» PROVIDED TEXT:
++++++++++++++++++++
US syphilis cases rise to highest level in more than 70 years
- 31 January, 2024
- 11:49
Cases of syphilis, a debilitating sexually transmitted disease, are surging in the US and have returned to levels not seen in more than 70 years, Report informs via Bloomberg.
Infections rose 17% to 207,000 cases in the US in 2022, the Centers for Disease Control and Prevention said on Tuesday in a release of the latest data available. Annual cases hovered just above 30,000 two decades ago.
Rates of syphilis have been rising for years amid funding cuts to local public health agencies and transmission increases associated with more drug use and unprotected sex. In response, the Department of Health and Human Services, which oversees the CDC, initiated a syphilis task force last year that has focused on increasing testing and treatment.
“We need a whole country response,” said Jonathan Mermin, director of the National Center for HIV, Viral Hepatitis, STD and TB Prevention at the CDC. “There are no shortcuts.”
Syphilis can lay dormant in people for years and then cause medical problems, including blindness and even death. It’s particularly troubling if a pregnant woman gets infected because the disease can be passed to fetuses and babies with deadly effects. In 2022, congenital syphilis caused 231 stillbirths and 51 infant deaths, according to CDC data.
As part of its strategy to combat the disease, the CDC has also supported the development of a rapid syphilis test that could identify cases anywhere, an improvement over current tests in the US that require laboratories, Mermin said.
But even when patients are identified, they currently face a hurdle to treatment. The best medicine for syphilis is penicillin G benzathine, which is sold by Pfizer Inc. in the US under the brand Bicillin L-A, and it’s been in short supply since April because of high demand.
Pfizer has increased production and expects supply to normalize by June. The Food and Drug Administration also greenlit the importation of a version of penicillin G benzathine that’s approved in Europe but not the US.
About 50,000 doses are available, said Pavel Svintozelskiy, medical affairs manager for Provepharm, a company involved in the importation.
++++++++++++++++++++
» DATASET EXTRACT:
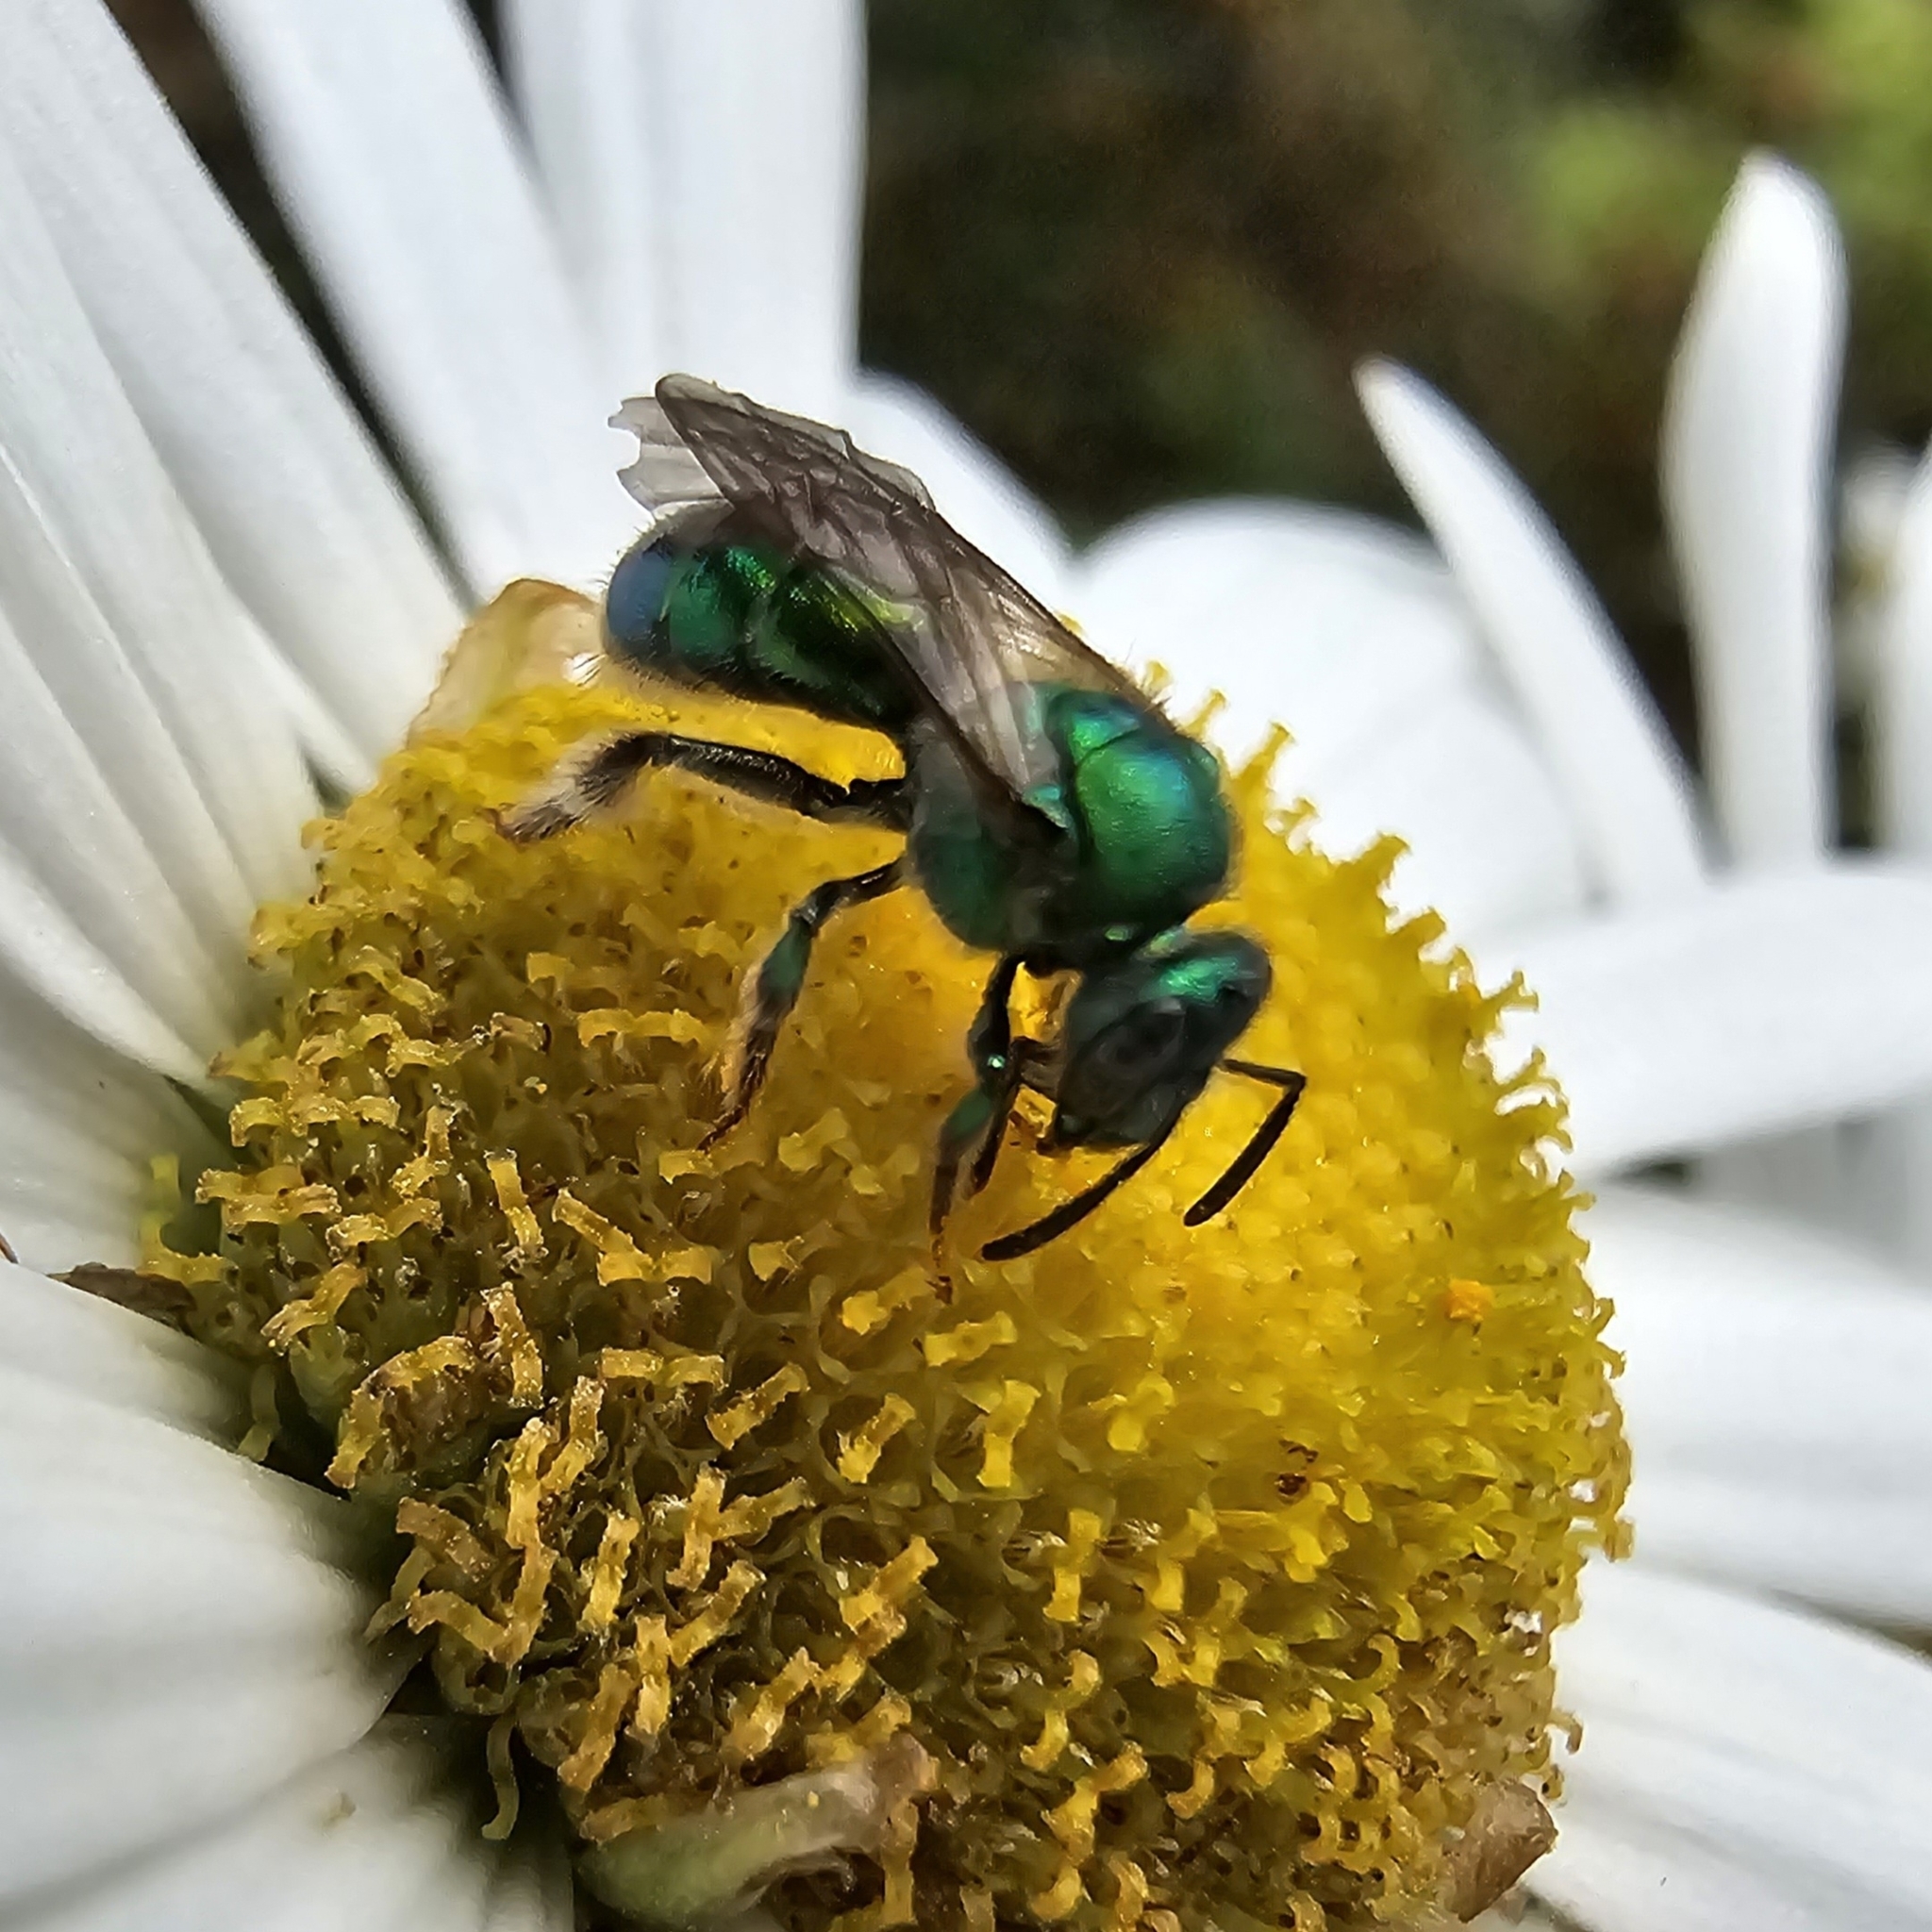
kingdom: Animalia
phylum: Arthropoda
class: Insecta
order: Hymenoptera
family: Halictidae
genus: Augochloropsis
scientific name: Augochloropsis viridula
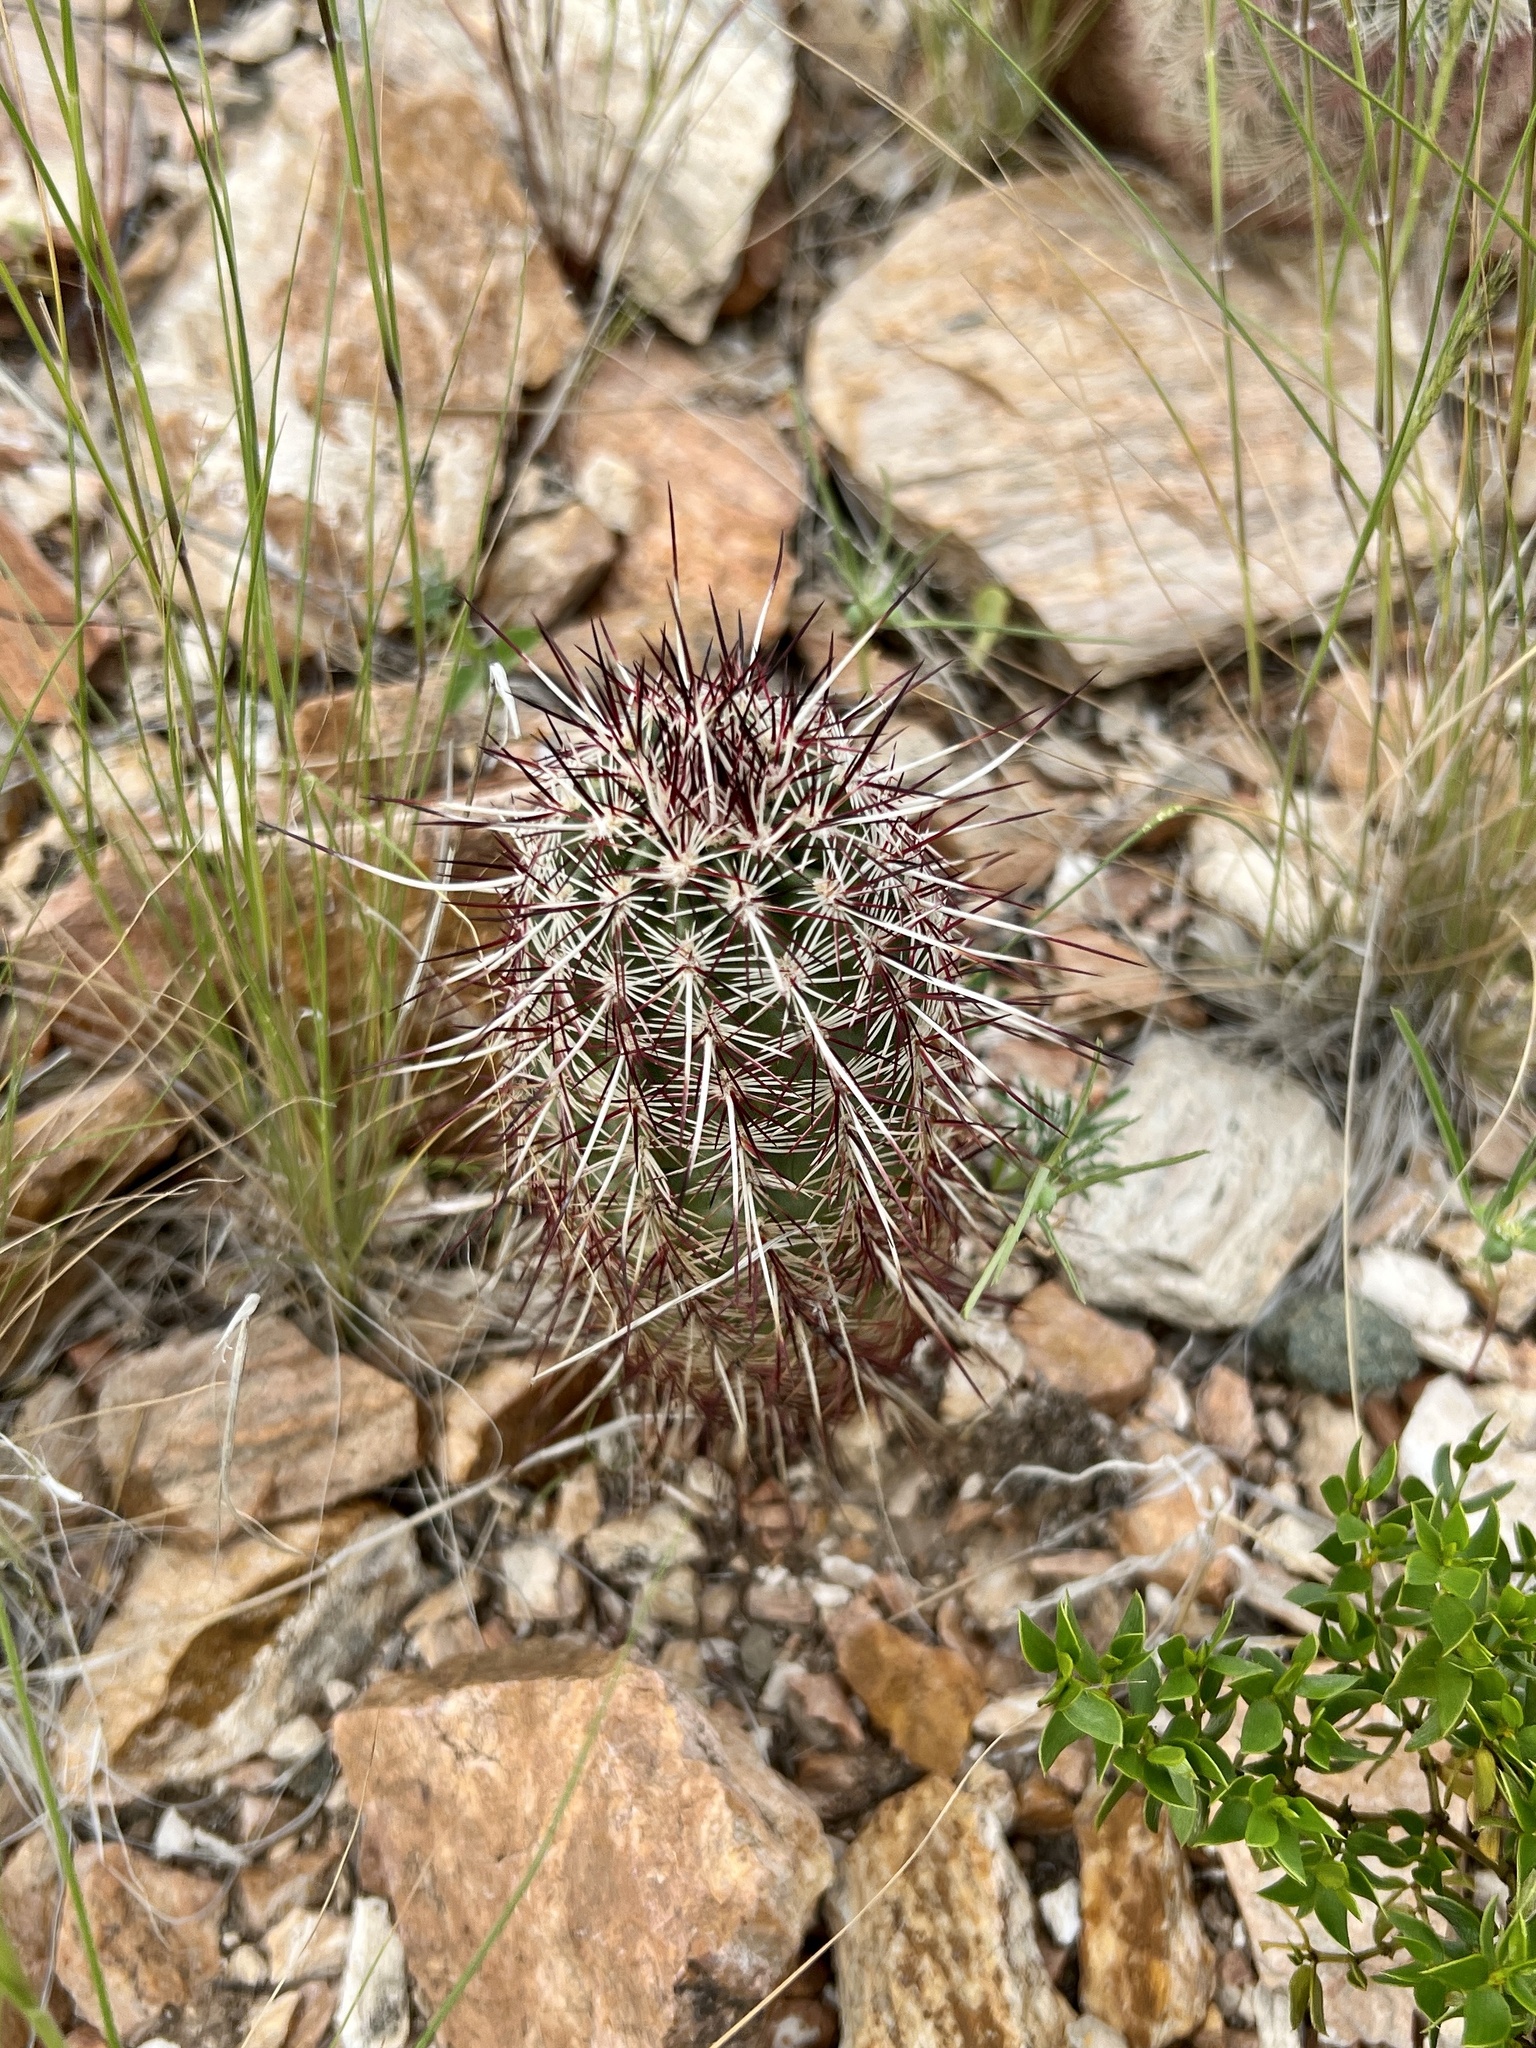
++++++++++++++++++++
» WHAT NEEDS TO BE DONE: List every US government health agency or unit named in the syphilis article, using the names as given there.

» SOLUTION TO THIS TASK:
- Centers for Disease Control and Prevention (CDC)
- Department of Health and Human Services
- National Center for HIV, Viral Hepatitis, STD and TB Prevention
- Food and Drug Administration